----- The records -----

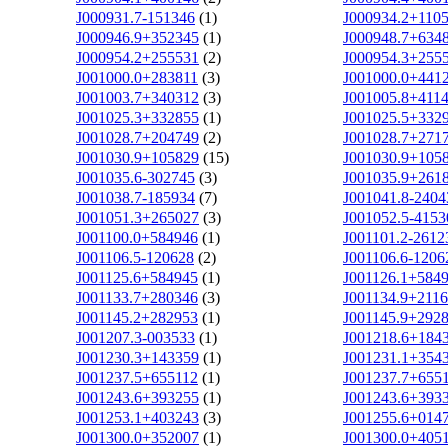
J000931.7-151346
(1)
J000934.2+110
J000946.9+352345
(1)
J000948.7+634
J000954.2+255531
(2)
J000954.3+255
J001000.0+283811
(3)
J001000.0+441
J001003.7+340312
(3)
J001005.8+411
J001025.3+332855
(1)
J001025.5+332
J001028.7+204749
(2)
J001028.7+271
J001030.9+105829
(15)
J001030.9+105
J001035.6-302745
(3)
J001035.9+261
J001038.7-185934
(7)
J001041.8-2404
J001051.3+265027
(3)
J001052.5-4153
J001100.0+584946
(1)
J001101.2-2612
J001106.5-120628
(2)
J001106.6-1206
J001125.6+584945
(1)
J001126.1+584
J001133.7+280346
(3)
J001134.9+211
J001145.2+282953
(1)
J001145.9+292
J001207.3-003533
(1)
J001218.6+184
J001230.3+143359
(1)
J001231.1+354
J001237.5+655112
(1)
J001237.7+655
J001243.6+393255
(1)
J001243.6+393
J001253.1+403243
(3)
J001255.6+014
J001300.0+352007
(1)
J001300.0+405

-----

What you have to do ->
Print nothing but the lines from the one that contains "J001125.6+584945" to the final line of the data, both included, exactly as they read.

Result for this exercise ->
J001125.6+584945
(1)
J001126.1+584
J001133.7+280346
(3)
J001134.9+211
J001145.2+282953
(1)
J001145.9+292
J001207.3-003533
(1)
J001218.6+184
J001230.3+143359
(1)
J001231.1+354
J001237.5+655112
(1)
J001237.7+655
J001243.6+393255
(1)
J001243.6+393
J001253.1+403243
(3)
J001255.6+014
J001300.0+352007
(1)
J001300.0+405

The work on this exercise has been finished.